▶ [O que fazer]:
Segundo o texto sobre o que é ser santo, qual era o desafio mais difícil no processo imposto pelo formador?

▶ [Excerto do documento]:

- - -

Por Alexandre Freire Duarte
Recordo-me de um formador meu que, para moldar o nosso carácter, como que nos levava de barco até às três milhas náuticas da costa e, depois, atirava-nos ao mar para voltarmos a nado. O sairmos do saco, em que cada um de nós estava preso, não era, em todo esse processo, o desafio mais difícil. Acreditar que aquilo nos fazia melhores cristãos, era-o.
Recordo isto, para referir que o “santo” não é alguém que atinge os píncaros do “agir bem” após aparatosas gincanas, mas quem, em Igreja, “vive o Bem” que o leva ao amor mais veraz. Pensar o contrário, é o que leva a que, muitas vezes e como temos podido verificar em toda esta pandemia, estejamos ainda apenas a caminho de Emaús: a crer que só Jesus é que não sabe o que Se passa, quando Ele é Quem o sabe melhor (cf. Lc. 24,18). Eis, creio eu, a razão de, apesar de tantos termos falado do que se relaciona com este vírus, poucos o tenhamos feito a partir de uma cognição pascal da história (cf. 1Cor. 2,2).

- - -

▶ [Dados do exercício]:

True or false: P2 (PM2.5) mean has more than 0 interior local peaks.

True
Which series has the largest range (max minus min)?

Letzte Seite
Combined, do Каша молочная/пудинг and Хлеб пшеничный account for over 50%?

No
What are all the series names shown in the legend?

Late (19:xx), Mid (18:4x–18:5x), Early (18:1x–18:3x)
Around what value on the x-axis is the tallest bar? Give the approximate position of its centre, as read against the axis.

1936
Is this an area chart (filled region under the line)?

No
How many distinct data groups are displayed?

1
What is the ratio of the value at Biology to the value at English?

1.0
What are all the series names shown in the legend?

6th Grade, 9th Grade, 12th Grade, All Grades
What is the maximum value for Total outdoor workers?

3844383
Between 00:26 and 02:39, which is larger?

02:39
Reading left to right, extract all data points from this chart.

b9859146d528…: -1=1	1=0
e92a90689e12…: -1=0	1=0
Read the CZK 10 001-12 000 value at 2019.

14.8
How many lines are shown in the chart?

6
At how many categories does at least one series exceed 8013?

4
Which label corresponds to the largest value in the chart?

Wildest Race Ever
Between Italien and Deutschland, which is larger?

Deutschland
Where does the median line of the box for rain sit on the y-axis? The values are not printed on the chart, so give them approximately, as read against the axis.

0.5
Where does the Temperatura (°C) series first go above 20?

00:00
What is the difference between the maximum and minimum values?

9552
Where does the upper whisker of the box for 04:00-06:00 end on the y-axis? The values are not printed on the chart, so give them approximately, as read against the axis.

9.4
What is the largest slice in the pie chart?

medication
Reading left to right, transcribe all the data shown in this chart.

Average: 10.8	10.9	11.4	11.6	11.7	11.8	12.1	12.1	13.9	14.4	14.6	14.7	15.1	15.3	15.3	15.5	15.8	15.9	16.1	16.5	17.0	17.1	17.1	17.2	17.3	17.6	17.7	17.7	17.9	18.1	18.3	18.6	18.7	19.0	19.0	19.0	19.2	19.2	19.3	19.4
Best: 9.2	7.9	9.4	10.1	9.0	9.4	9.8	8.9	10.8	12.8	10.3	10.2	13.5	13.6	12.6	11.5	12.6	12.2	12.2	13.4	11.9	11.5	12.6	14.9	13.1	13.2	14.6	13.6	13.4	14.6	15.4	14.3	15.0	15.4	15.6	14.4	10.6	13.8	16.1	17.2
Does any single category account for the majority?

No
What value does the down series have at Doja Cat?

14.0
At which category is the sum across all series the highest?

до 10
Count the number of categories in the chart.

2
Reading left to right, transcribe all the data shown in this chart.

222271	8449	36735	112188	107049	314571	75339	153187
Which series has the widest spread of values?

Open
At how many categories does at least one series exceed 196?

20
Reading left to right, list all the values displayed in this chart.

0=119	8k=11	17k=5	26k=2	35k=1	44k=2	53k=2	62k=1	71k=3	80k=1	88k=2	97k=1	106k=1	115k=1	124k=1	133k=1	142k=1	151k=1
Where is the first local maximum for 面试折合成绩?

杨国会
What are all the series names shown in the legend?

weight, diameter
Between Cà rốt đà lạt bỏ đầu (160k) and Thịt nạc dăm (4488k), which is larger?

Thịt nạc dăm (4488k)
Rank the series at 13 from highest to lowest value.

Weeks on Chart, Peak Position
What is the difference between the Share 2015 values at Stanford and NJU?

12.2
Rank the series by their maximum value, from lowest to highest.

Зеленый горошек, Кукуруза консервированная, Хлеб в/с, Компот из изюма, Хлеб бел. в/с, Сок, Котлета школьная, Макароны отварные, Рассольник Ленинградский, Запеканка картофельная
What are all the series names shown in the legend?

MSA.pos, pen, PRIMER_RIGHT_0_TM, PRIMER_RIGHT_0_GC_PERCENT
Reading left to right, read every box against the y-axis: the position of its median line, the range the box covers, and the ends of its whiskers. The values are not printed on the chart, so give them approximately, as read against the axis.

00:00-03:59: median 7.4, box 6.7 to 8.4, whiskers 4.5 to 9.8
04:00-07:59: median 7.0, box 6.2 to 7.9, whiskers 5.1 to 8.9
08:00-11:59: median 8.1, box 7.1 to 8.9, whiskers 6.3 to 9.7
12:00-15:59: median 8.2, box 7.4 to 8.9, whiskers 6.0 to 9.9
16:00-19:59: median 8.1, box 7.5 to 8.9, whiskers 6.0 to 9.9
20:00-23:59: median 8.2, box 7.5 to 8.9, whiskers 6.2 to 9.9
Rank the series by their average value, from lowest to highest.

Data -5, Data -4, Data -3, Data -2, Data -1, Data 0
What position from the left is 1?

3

- - -

▶ [Resolução do exercício]:
Acreditar que aquilo os fazia melhores cristãos.